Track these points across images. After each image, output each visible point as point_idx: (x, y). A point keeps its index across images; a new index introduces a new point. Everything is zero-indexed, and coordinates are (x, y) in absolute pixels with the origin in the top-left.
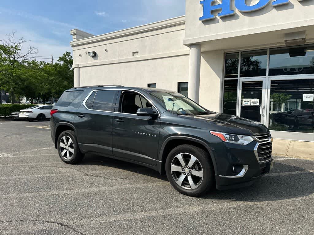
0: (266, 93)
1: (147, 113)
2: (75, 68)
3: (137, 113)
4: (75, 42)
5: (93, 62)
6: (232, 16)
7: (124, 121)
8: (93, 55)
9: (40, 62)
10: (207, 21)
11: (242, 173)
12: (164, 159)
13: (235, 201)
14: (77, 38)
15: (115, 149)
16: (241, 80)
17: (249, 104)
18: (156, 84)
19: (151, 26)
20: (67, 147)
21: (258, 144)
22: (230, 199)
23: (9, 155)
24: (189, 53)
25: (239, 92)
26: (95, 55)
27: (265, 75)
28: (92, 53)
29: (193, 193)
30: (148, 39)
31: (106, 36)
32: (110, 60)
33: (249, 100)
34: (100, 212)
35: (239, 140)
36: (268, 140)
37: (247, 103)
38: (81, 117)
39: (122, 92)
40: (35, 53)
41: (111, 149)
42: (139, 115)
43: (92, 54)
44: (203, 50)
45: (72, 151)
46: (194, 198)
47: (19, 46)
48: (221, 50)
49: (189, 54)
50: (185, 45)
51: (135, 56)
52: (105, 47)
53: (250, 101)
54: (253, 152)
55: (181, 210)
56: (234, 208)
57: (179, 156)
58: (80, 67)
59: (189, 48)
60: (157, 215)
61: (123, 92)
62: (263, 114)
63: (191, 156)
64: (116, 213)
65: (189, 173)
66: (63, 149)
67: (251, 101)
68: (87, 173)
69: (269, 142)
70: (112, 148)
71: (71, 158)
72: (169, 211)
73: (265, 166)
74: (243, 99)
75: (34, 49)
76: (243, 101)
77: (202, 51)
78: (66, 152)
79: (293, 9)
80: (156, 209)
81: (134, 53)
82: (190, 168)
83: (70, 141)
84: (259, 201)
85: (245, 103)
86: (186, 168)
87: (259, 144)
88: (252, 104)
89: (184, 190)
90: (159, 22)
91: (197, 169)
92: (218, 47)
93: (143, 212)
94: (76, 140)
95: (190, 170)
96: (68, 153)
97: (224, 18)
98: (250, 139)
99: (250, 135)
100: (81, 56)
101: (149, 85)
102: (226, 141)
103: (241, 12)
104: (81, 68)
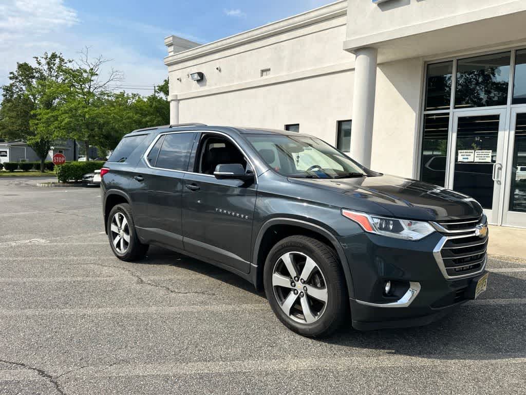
0: (506, 138)
1: (232, 173)
2: (172, 102)
3: (215, 173)
4: (171, 58)
5: (198, 90)
7: (199, 189)
8: (199, 78)
9: (132, 94)
10: (387, 2)
11: (406, 300)
12: (261, 262)
13: (393, 353)
14: (175, 51)
15: (186, 239)
17: (471, 159)
18: (298, 125)
19: (291, 21)
20: (121, 231)
21: (445, 239)
22: (384, 348)
23: (43, 241)
24: (353, 67)
25: (453, 137)
26: (201, 78)
27: (506, 104)
28: (196, 74)
29: (308, 330)
30: (287, 45)
31: (219, 44)
32: (225, 86)
33: (471, 152)
34: (122, 354)
35: (402, 229)
36: (474, 232)
37: (467, 158)
38: (139, 181)
39: (201, 136)
40: (120, 79)
41: (180, 237)
42: (219, 177)
43: (196, 77)
44: (380, 59)
45: (127, 238)
46: (310, 341)
47: (96, 69)
48: (417, 58)
49: (353, 69)
50: (347, 50)
51: (264, 77)
52: (218, 64)
53: (472, 155)
54: (431, 255)
55: (273, 365)
56: (383, 370)
57: (287, 258)
58: (179, 100)
59: (355, 56)
60: (222, 371)
61: (203, 135)
62: (499, 179)
63: (306, 258)
64: (149, 360)
65: (303, 291)
66: (115, 235)
67: (476, 154)
68: (143, 279)
69: (475, 236)
70: (182, 237)
71: (126, 250)
72: (249, 365)
73: (466, 286)
74: (459, 151)
75: (117, 73)
76: (460, 154)
77: (378, 61)
78: (120, 239)
80: (225, 359)
81: (263, 71)
82: (304, 282)
83: (125, 221)
84: (444, 358)
85: (463, 158)
86: (298, 281)
87: (448, 241)
88: (477, 160)
89: (294, 324)
90: (305, 14)
91: (319, 285)
92: (411, 52)
93: (198, 363)
94: (132, 221)
95: (305, 285)
96: (122, 241)
98: (427, 229)
99: (426, 221)
100: (180, 81)
101: (288, 127)
102: (373, 232)
104: (181, 102)
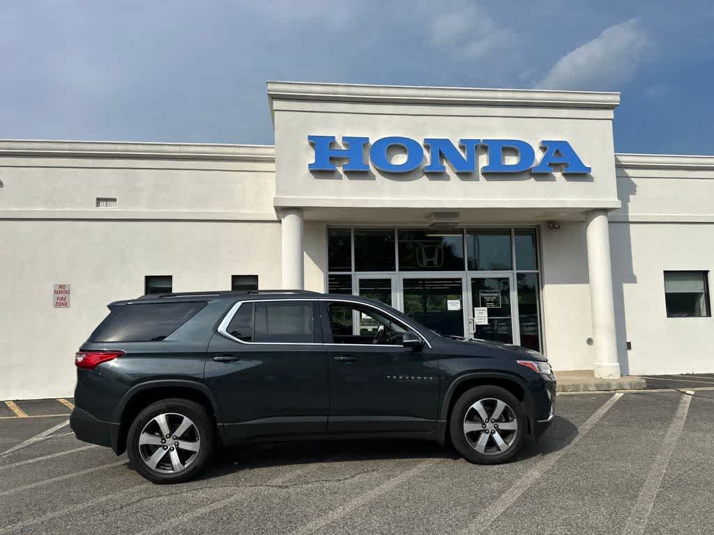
0: (397, 298)
3: (405, 341)
6: (362, 174)
7: (355, 360)
10: (321, 171)
15: (332, 419)
16: (357, 276)
18: (170, 277)
20: (172, 440)
29: (504, 457)
32: (12, 210)
38: (225, 361)
45: (193, 446)
48: (321, 222)
50: (274, 207)
57: (477, 406)
63: (496, 401)
65: (494, 429)
66: (150, 449)
70: (327, 417)
71: (186, 466)
78: (169, 452)
79: (448, 182)
81: (99, 200)
83: (187, 423)
86: (489, 422)
89: (489, 458)
91: (504, 420)
95: (496, 423)
96: (174, 454)
97: (351, 174)
102: (540, 372)
103: (378, 170)
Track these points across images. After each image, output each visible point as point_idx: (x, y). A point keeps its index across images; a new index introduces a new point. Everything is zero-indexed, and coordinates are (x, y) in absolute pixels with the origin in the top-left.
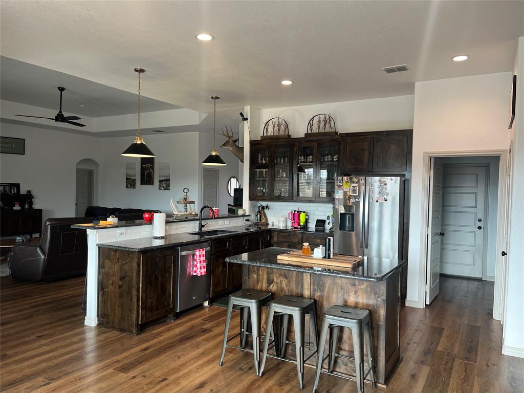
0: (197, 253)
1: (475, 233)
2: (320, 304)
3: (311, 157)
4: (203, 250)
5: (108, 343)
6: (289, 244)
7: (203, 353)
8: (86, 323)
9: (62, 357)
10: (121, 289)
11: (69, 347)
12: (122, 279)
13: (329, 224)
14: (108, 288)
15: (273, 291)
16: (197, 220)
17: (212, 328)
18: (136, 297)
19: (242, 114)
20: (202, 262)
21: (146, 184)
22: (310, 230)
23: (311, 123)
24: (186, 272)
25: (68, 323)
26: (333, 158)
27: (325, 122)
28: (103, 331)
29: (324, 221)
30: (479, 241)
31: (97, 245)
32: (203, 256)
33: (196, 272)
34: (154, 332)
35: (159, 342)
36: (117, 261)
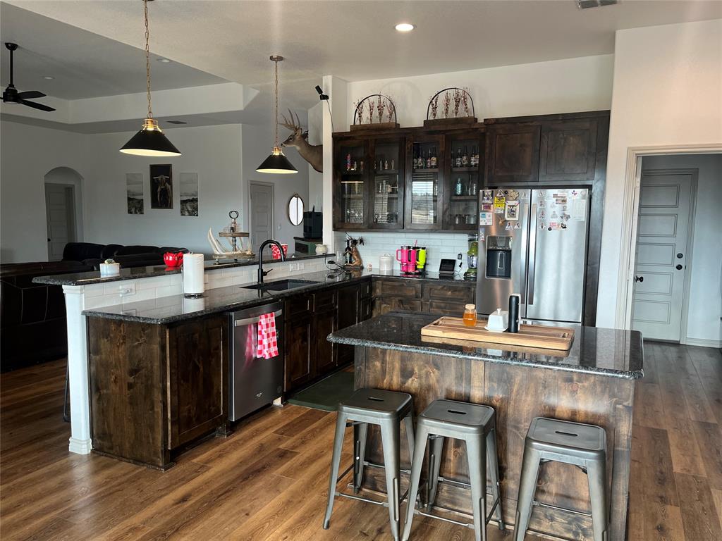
0: (263, 321)
1: (672, 275)
2: (502, 415)
3: (434, 159)
4: (272, 316)
5: (114, 489)
6: (400, 298)
7: (288, 503)
8: (71, 449)
9: (30, 523)
10: (132, 390)
11: (43, 501)
12: (133, 372)
13: (460, 266)
14: (107, 388)
15: (413, 390)
16: (254, 264)
17: (294, 447)
18: (161, 405)
19: (319, 89)
20: (271, 335)
21: (161, 207)
22: (430, 276)
23: (433, 103)
24: (244, 354)
25: (39, 450)
26: (469, 161)
27: (457, 102)
28: (103, 464)
29: (453, 262)
30: (678, 286)
31: (84, 313)
32: (273, 326)
33: (260, 352)
34: (195, 461)
35: (207, 483)
36: (122, 341)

WORK REQUEST: In the listing above, find the line with "19: (242, 114)" and the line with "35: (159, 342)", then reproduce both and every line between them exactly.

YOUR SOLUTION:
19: (242, 114)
20: (202, 262)
21: (146, 184)
22: (310, 230)
23: (311, 123)
24: (186, 272)
25: (68, 323)
26: (333, 158)
27: (325, 122)
28: (103, 331)
29: (324, 221)
30: (479, 241)
31: (97, 245)
32: (203, 256)
33: (196, 272)
34: (154, 332)
35: (159, 342)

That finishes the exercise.